**Using the information**
1 – In the passage on solar convection, what is the typical size of a solar granule?
2 – Write out the part of the entries that opens with the line containing "What is the" and runs through the end of the entries, leaving out the picture.

If you took away convection, the sun and other stars would be boring. They would just sit there, says Fausto Cattaneo, an astrophysicist at the University of Chicago. Prominences, sunspots, the solar wind, the sun’s magnetic field, all this complex behavior simply would not be there if the sun were just radiating energy into space. Most of the exciting behavior of the sun occurs because it is boiling.
Cattaneo is simulating convection on a Cray supercomputer at NASA’s Goddard Space Flight Center in Maryland. The simulations allow him and his colleagues to study phenomena beyond the reach of even the best telescopes. The typical size of a granule is about six hundred miles, says Cattaneo. Three hundred to five hundred miles is the limit of observations with present technology. So with telescopes you can see the granules, but you cannot resolve the structure within them.
Cattaneo’s team assigns five numbers to every point in the simulation: three numbers describe the velocity of a particle in three dimensions, one number gives the density, and another the temperature. Each five-number array is updated some 40,000 times during one simulation. The result is a computerized motion picture of convection in the sun. These pages contain a few stills from such movies.
Every time we run this simulation, the gases travel faster than the speed of sound, says Cattaneo. Until computer models recently started spewing out these velocities, no one really knew that solar convection might be supersonic. The speed of the gases is a direct measurement of the energy of convection. It determines how much energy is available to be pumped into prominences and other solar phenomena.
A full understanding of convection and prominences is still a long way off. We’re in very uncharted territory, says Cattaneo. It has turned out to be a much nastier problem than anyone had anticipated.

**Study material**
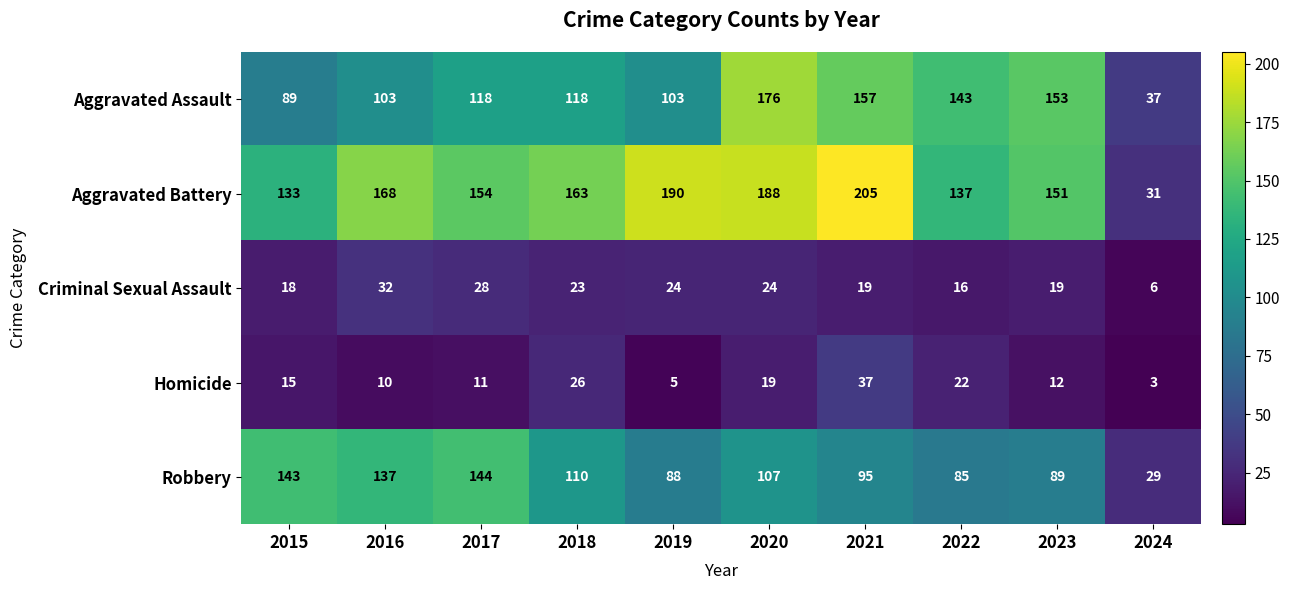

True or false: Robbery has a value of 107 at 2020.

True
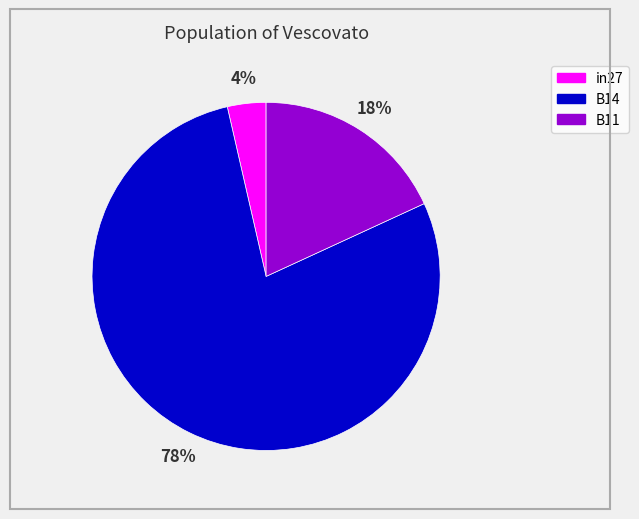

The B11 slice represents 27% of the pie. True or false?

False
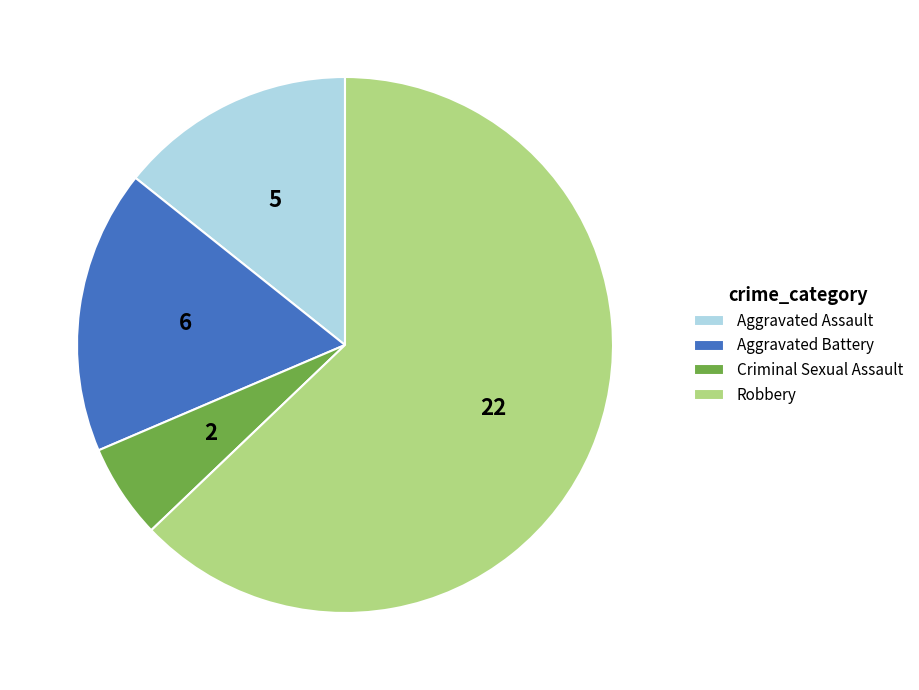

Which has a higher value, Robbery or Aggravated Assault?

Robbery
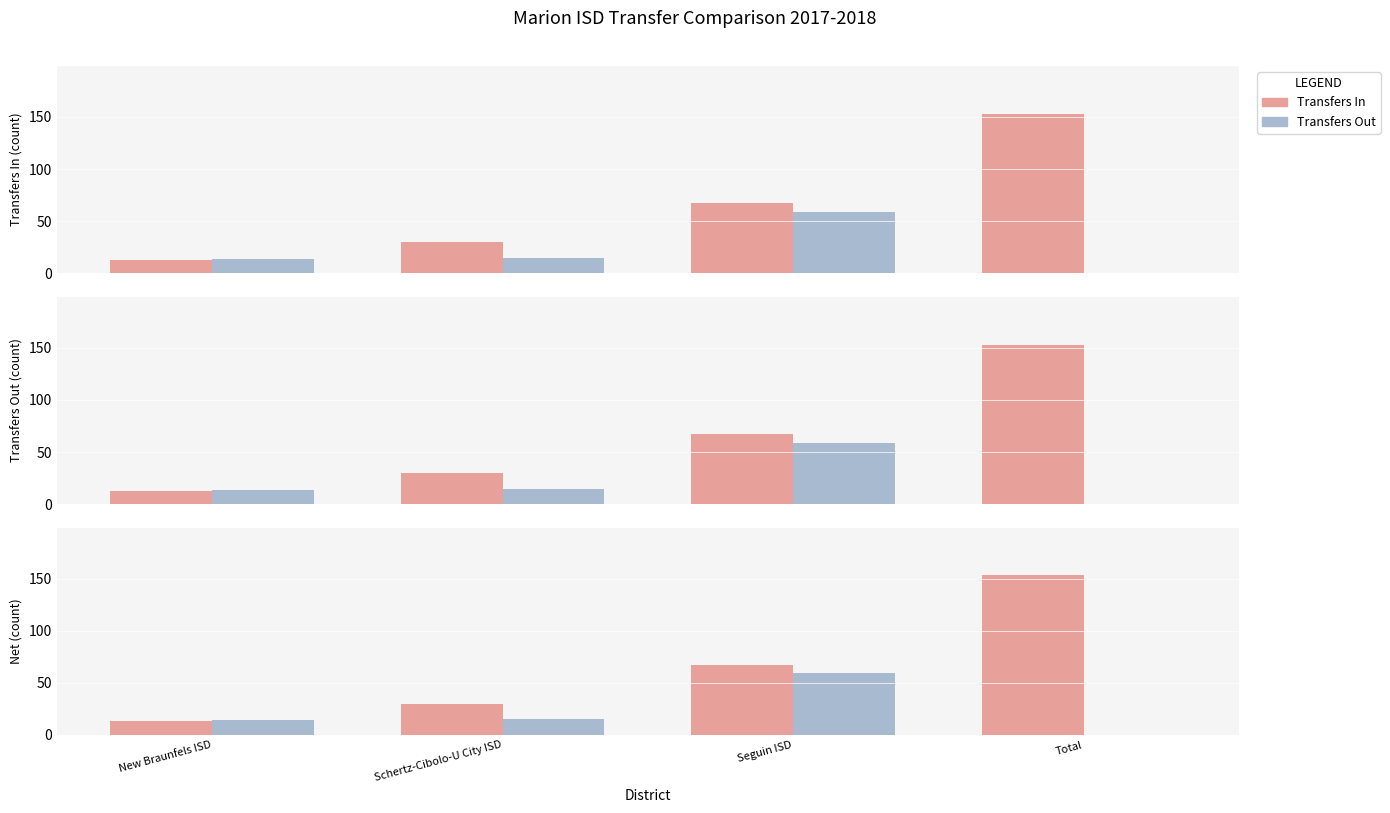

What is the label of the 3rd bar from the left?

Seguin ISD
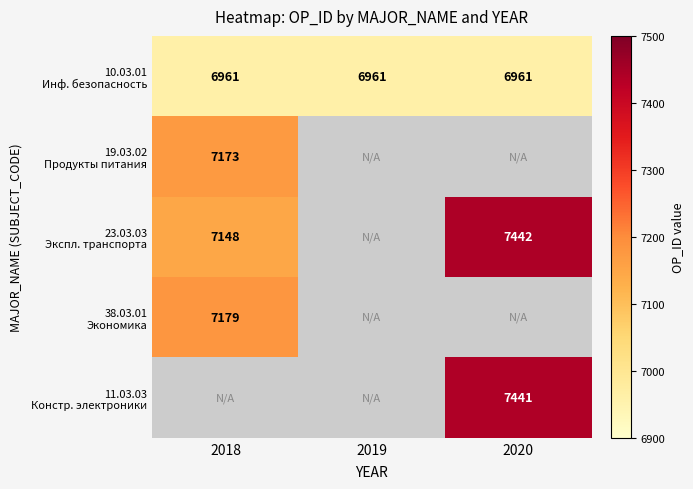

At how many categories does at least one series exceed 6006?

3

**Task-by-task results**
1 – About six hundred miles.

2 –
What is the label of the 3rd bar from the left?

Seguin ISD

At how many categories does at least one series exceed 6006?

3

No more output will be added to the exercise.